JOB ITEM
Only the pictures stay out; please return all the entries below exactly as written.

DATA SECTION

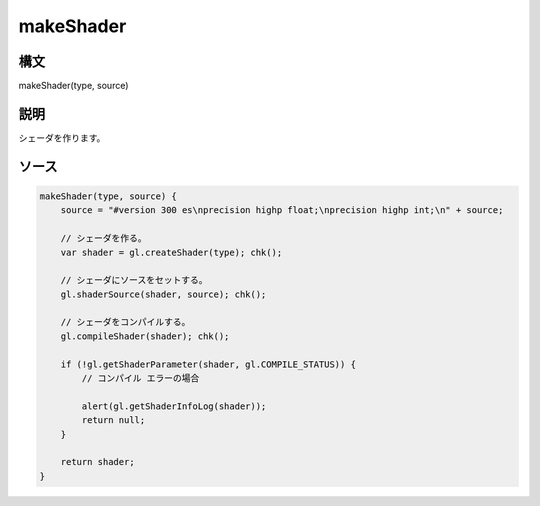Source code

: makeShader
==========

構文
^^^^^^

makeShader(type, source) 

説明
^^^^^^


シェーダを作ります。


ソース
^^^^^^

.. code-block:: js

        makeShader(type, source) {
            source = "#version 300 es\nprecision highp float;\nprecision highp int;\n" + source;

            // シェーダを作る。
            var shader = gl.createShader(type); chk();

            // シェーダにソースをセットする。
            gl.shaderSource(shader, source); chk();

            // シェーダをコンパイルする。
            gl.compileShader(shader); chk();

            if (!gl.getShaderParameter(shader, gl.COMPILE_STATUS)) {
                // コンパイル エラーの場合

                alert(gl.getShaderInfoLog(shader));
                return null;
            }

            return shader;
        }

THE COMPLETED TASK
Source code

: makeShader
==========

構文
^^^^^^

makeShader(type, source) 

説明
^^^^^^


シェーダを作ります。


ソース
^^^^^^

.. code-block:: js

        makeShader(type, source) {
            source = "#version 300 es\nprecision highp float;\nprecision highp int;\n" + source;

            // シェーダを作る。
            var shader = gl.createShader(type); chk();

            // シェーダにソースをセットする。
            gl.shaderSource(shader, source); chk();

            // シェーダをコンパイルする。
            gl.compileShader(shader); chk();

            if (!gl.getShaderParameter(shader, gl.COMPILE_STATUS)) {
                // コンパイル エラーの場合

                alert(gl.getShaderInfoLog(shader));
                return null;
            }

            return shader;
        }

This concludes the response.